Monday 29 May 2017

Eugene de Beauharnais

Eugene was Josephine’s son by her first marriage and was officially adopted by Napoleon in 1806 although he was excluded from the line of succession. Most accounts say he was the ablest of the family members and he retained a field command right up until the first abdication.

He served as Napoleon’s aide-de-camp in Egypt and then as a Captain in the Guard Chasseurs a Cheval at Marengo where he led a cavalry charge that wiped out half his command. He was promoted to commander of the Imperial Guard and then to C-in-C of the Army of Italy. Eugene fought at Raab, Wagram, Borodino and Lutzen but took no part in the 100 Days.

FN/352 Eugene de Beauharnais uniformed as Colonel of the Chasseurs a Cheval on modified horse BHN/11. I didn’t have the Hinton Hunt painting instructions for this one so based him on an illustration from a link sent to me by Roy.

Eugene will shortly be getting another chance to fight the Battle of Raab.

Friday 26 May 2017

Lay ee odl lay ee odl-oo

These guys are not lonely goatherds but rather rough tough Austrian Tyrolean Jagers. They can fight just as well as they Yodel being crack shots with their rifles.

According to the napoleonistyka website General de Ligne wrote: "You should not tell a recruit: 'I will make you into a jager !' You must instead take them from the forests. They know how to perch on a rock, how to conceal themselves in one of those fissures which open in the ground after a great drought, or hide behind a mighty oak. They make their way slowly and softly, so as not to make any sound, and in such a way they can creep up on a post and take it by surprise, or shoot down the enemy generals.

Sound like a very good unit to have on your side. All I need to do now is re-base these lads to my new light infantry system.

Saturday 20 May 2017

Careful with that modelling knife Eugene

I can’t remember exactly how I came by this casting of FN/352 Eugene De Beauharnais but he has languished at the bottom of my lead pile for some time as I assumed from his rather hideous appearance that he was a poor copy of the Hinton Hunt figure. However when Tony asked me if I had a Eugene available to command the Franco-Italian army in our forthcoming game I thought I’d dig him out and see what, if anything, could be done with him.

The figure had been painted with a thick coat of gloss paint which hid most of the detail and I was pleasantly surprised to see this reappear as the casting emerged from its overnight bleach bath. Far from being a copy it turns out that the figure is almost certainly a Clayton one whilst the horse is a vintage casting of BNH/11.

The rider had been ‘welded’ to his saddle with copious amounts of Araldite so I didn’t want to try to remove him to put him on a more appropriate mount.
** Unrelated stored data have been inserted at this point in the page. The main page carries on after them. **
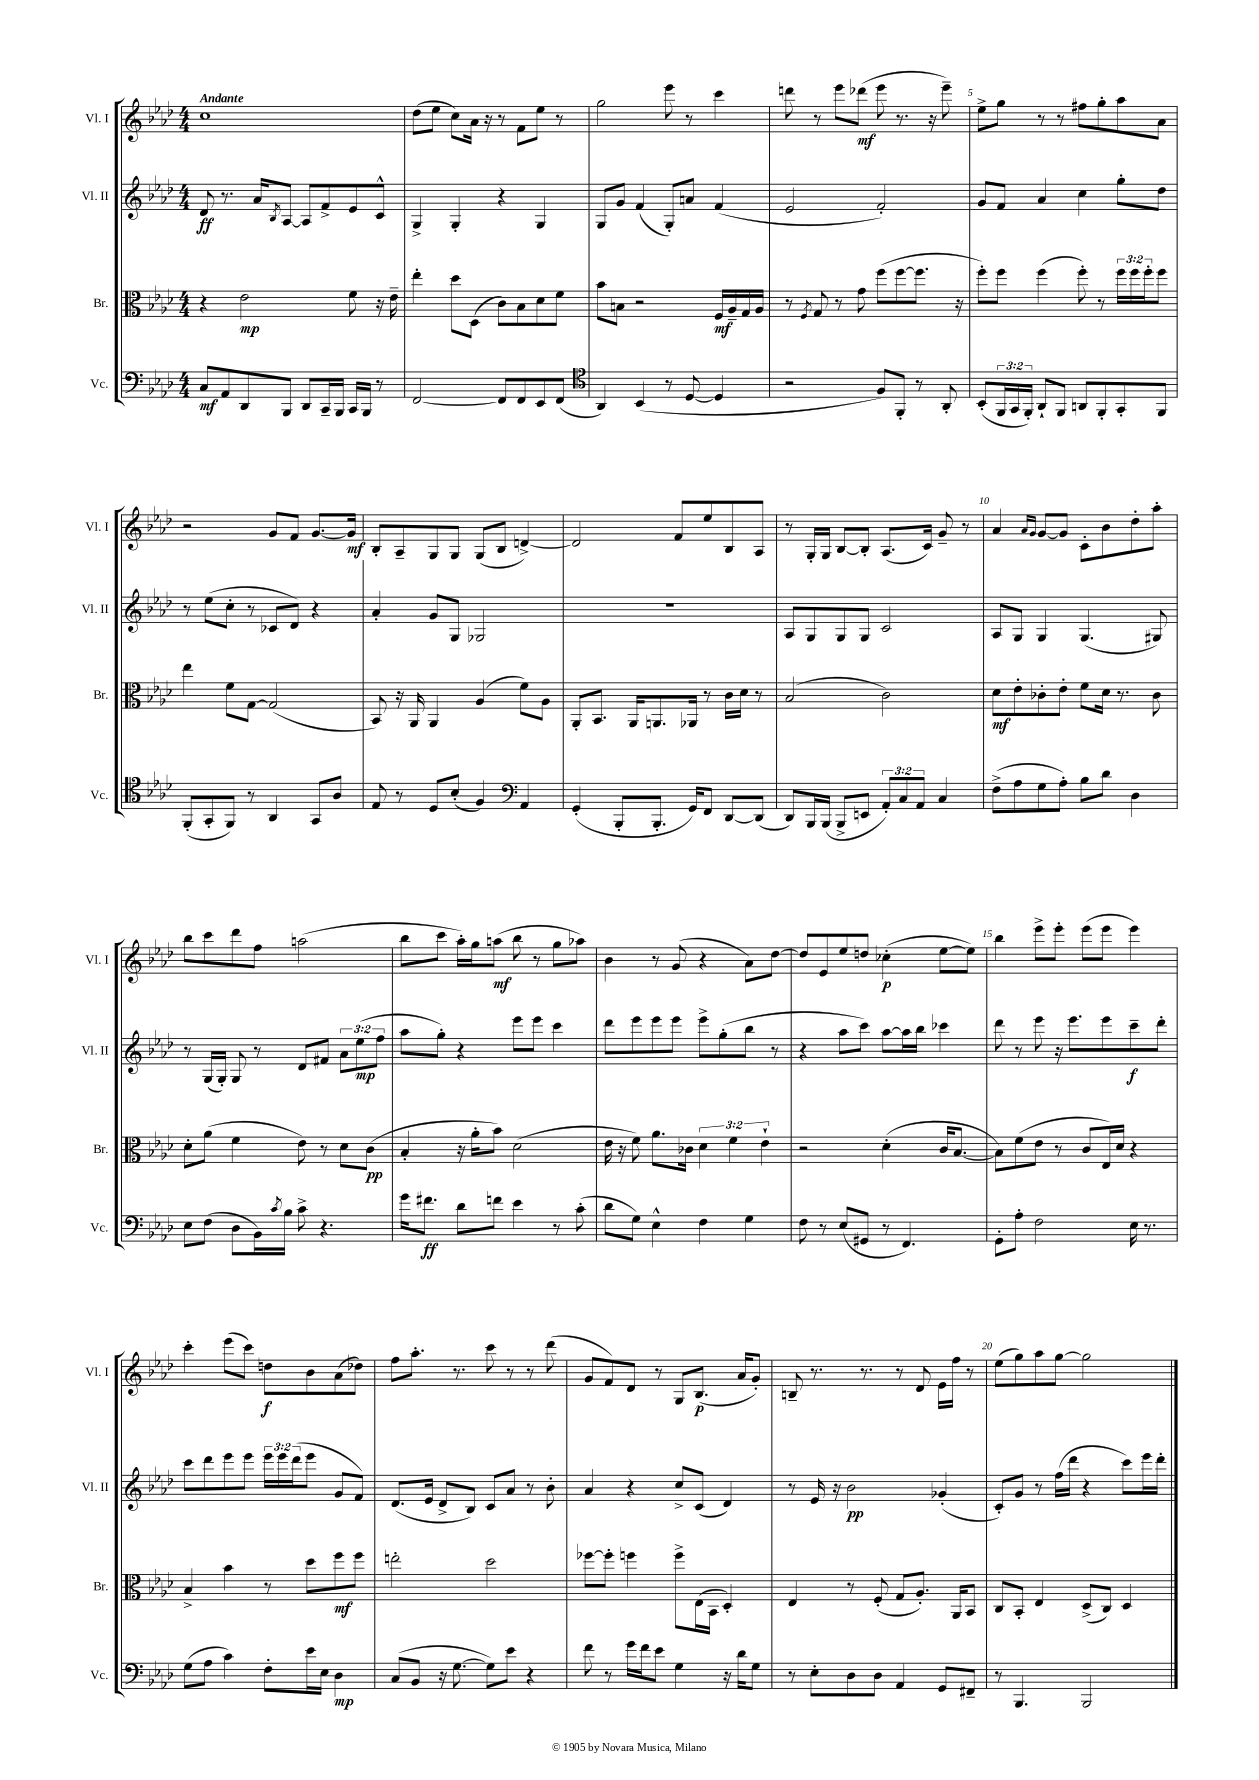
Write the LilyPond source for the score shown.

<<
\new StaffGroup <<
\new Staff = "s0" \with { instrumentName = "Vl. I" shortInstrumentName = "Vl. I" } {
    \clef treble \key aes \major \numericTimeSignature \time 4/4 \tempo "Andante"
    c''1 |
    des''8( ees''8 c''8) aes'16 r16 r8 f'8 ees''8 r8 |
    g''2 ees'''8 r8 c'''4 |
    d'''8 r8 ees'''8 des'''8\mf( ees'''8 r8. r16 ees'''8--) |
    ees''8-> g''8 r8 r8 fis''8 g''8-. aes''8 aes'8 |
    r2 g'8 f'8 g'8.~ g'16\mf |
    bes8-. aes8-- g8 g8 g8( bes8 d'4~->) |
    d'2 f'8 ees''8 bes8 aes8 |
    r8 g16-. g16 bes8~ bes8-. aes8.( c'16) g'8-- r8 |
    aes'4 \grace { aes'16 g'16 } g'8~ g'8 c'8-. bes'8 des''8-. aes''8-. |
    bes''8 c'''8 des'''8 f''8 a''2( |
    bes''8 c'''8 aes''16-.) g''16 a''8\mf( bes''8 r8 g''8 aes''8) |
    bes'4 r8 g'8( r4 aes'8) des''8~ |
    des''8 ees'8 ees''8 d''8 ces''4-.\p( ees''8~ ees''8) |
    bes''4 ees'''8-> ees'''8-. ees'''8( ees'''8 ees'''4) |
    c'''4-. ees'''8( c'''8) d''8\f bes'8 aes'8( des''8) |
    f''8 aes''8.-. r8. c'''8 r8 r8 des'''8( |
    g'8 f'8) des'8 r8 g8 bes8.\p( aes'16 g'8-.) |
    b8-- r8. r8. r8 des'8 ees'16 f''16 r8 |
    ees''8( g''8) aes''8 g''8~ g''2 \bar "|." |
}
\new Staff = "s1" \with { instrumentName = "Vl. II" shortInstrumentName = "Vl. II" } {
    \clef treble \key aes \major \numericTimeSignature \time 4/4 \override Staff.TupletNumber.text = #tuplet-number::calc-fraction-text
    des'8\ff r8. aes'16 \acciaccatura { bes8 } aes8~ aes8 f'8-> ees'8 c'8-^ |
    g4-> g4-. r4 g4 |
    g8 g'8 f'4( g8-.) a'8 f'4( |
    ees'2 f'2-.) |
    g'8 f'8 aes'4 c''4 g''8-. des''8 |
    r8 ees''8( c''8-. r8 ces'8 des'8) r4 |
    aes'4-. g'8 g8 ges2 |
    R1 |
    aes8 g8 g8 g8 c'2 |
    aes8 g8 g4 g4.( gis8) |
    r8 g16( g16-.) g8 r8 des'8 fis'8 \tuplet 3/2 { aes'8 ees''8\mp( f''8 } |
    aes''8 g''8-.) r4 ees'''8 ees'''8 c'''4 |
    des'''8 ees'''8 ees'''8 ees'''8 ees'''8-> g''8-.( bes''8 r8 |
    r4 aes''8 c'''8) aes''8~ aes''16 bes''16 ces'''4 |
    des'''8 r8 ees'''8 r16 ees'''8. ees'''8 c'''8--\f des'''8-. |
    c'''8 des'''8 ees'''8 ees'''8 \tuplet 3/2 { ees'''16 ees'''16 des'''16( } ees'''8 g'8 f'8) |
    des'8.( ees'16 des'8-> bes8) c'8 aes'8 r8 bes'8-. |
    aes'4 r4 c''8-> c'8( des'4) |
    r8 ees'16 r16 bes'2\pp ges'4-.( |
    c'8-.) g'8 r8 f''16( des'''16 r4 c'''8) ees'''16 des'''16-. \bar "|." |
}
\new Staff = "s2" \with { instrumentName = "Br." shortInstrumentName = "Br." } {
    \clef alto \key aes \major \numericTimeSignature \time 4/4 \override Staff.TupletNumber.text = #tuplet-number::calc-fraction-text
    r4 ees'2\mp f'8 r16 ees'16-- |
    ees''4-. des''8 des8( c'8) bes8 des'8 f'8 |
    bes'8 b8 r2 f16\mf aes16-- g16 aes16 |
    r8 \acciaccatura { f8 } g8 r8 g'8 f''8( f''8~ f''8. r16 |
    f''8-.) f''8 f''4( f''8-.) r8 \tuplet 3/2 { f''16 f''16 f''16-. } f''8 |
    ees''4 f'8 g8~ g2( |
    bes,8) r16 aes,16 aes,4 aes4( f'8) aes8 |
    aes,8-. bes,8. aes,16 a,8. aes,16 r8 c'16 des'16 r8 |
    bes2( c'2) |
    des'8\mf ees'8-. ces'8-. ees'8-. f'8 des'16 r8. ces'8 |
    des'8-. aes'8( f'4 ees'8) r8 des'8 c'8\pp( |
    bes4-. r16 aes'16-. bes'8) des'2( |
    ees'16 r16 f'8) aes'8. ces'16 \tuplet 3/2 { des'4 f'4 ees'4-! } |
    r2 des'4-.( c'16 bes8.~ |
    bes8) f'8( ees'8 r8 c'8 ees16) des'16 r4 |
    bes4-> bes'4 r8 des''8 f''8\mf f''8 |
    e''2-. des''2 |
    fes''8~ fes''8-. f''4 f''8-> ees16( bes,16 des4-.) |
    ees4 r8 f8-.( g8 aes8.-.) aes,16 bes,8 |
    c8 bes,8-. ees4 des8->( c8) des4 \bar "|." |
}
\new Staff = "s3" \with { instrumentName = "Vc." shortInstrumentName = "Vc." } {
    \clef bass \key aes \major \numericTimeSignature \time 4/4 \override Staff.TupletNumber.text = #tuplet-number::calc-fraction-text
    c8\mf aes,8 des,8 bes,,8 des,8 c,16-- bes,,16 c,16 bes,,16 r8 |
    f,2~ f,8 f,8 ees,8 f,8( |
    \clef tenor aes,4) bes,4( r8 des8~ des4 |
    r2 f8) f,8-. r8 aes,8-. |
    bes,8-.( \tuplet 3/2 { f,16 g,16 f,16-.) } aes,8-! f,8 a,8 f,8-. g,8-. f,8 |
    f,8-.( g,8-. f,8) r8 aes,4 g,8 aes8 |
    ees8 r8 des8 bes8-.( f4) \clef bass aes,4 |
    g,4-.( bes,,8-. bes,,8.-. g,16) f,8 des,8~ des,8( |
    des,8) bes,,16 bes,,16( bes,,8-> e,8 \tuplet 3/2 { aes,8-.) c8 aes,8 } c4 |
    f8->( aes8 g8 aes8-.) bes8 des'8 des4 |
    ees8 f8( des8 bes,16) \acciaccatura { c'8 } bes16 c'8-> r4. |
    g'16 fis'8.\ff des'8 f'8 ees'4 r8 c'8-.( |
    des'8 g8) ees4-^ f4 g4 |
    f8 r8 ees8( gis,8 r8 f,4.) |
    g,8-. aes8-. f2 ees16 r8. |
    g8( aes8 c'4) f8-. ees'16 ees16 des4\mp |
    c8( bes,8 r16 g8.~ g8) ees'8 r4 |
    f'8 r8 g'16 f'16 ees'8 g4 r16 des'16 g8 |
    r8 ees8-. des8 des8 aes,4 g,8 fis,8-- |
    r8 bes,,4. bes,,2 \bar "|." |
}
>>
>>
\layout { \context { \Score \override BarNumber.break-visibility = ##(#f #t #t) barNumberVisibility = #(every-nth-bar-number-visible 5) } }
Instead I have added to the horses docked tail to make it look more French (if a horse can look French that is) and also given poor Eugene some feet as these were missing. I’m now looking forward to painting this one.

Sunday 14 May 2017

The hills are alive…again

I am amazed to see that it is ten years since I painted my unit of Tyrolean Jagers (click here). They haven’t featured very heavily on the blog since and this is mainly due to them being an 18 figure strong individually based skirmish unit. As I’ve noted before we haven’t used the individual skirmishers in the large games played of late.

So in line with my new policy of making my 18 figure units up to 24 figures the Jagers are about to be expanded. The advancing figures are actually DK101 but they are a perfect fit with their Hinton Hunt brothers. The marching officer is a genuine vintage Hinton Hunt casting and a very nice one too.

There is a bit of a sense of urgency about this as I want to get the unit ready for a game to be hosted by the famous Goya. It will be another C&C game featuring Austrians against Tony’s French forces on an expanded board. Let’s hope my beginners luck with the dice holds out.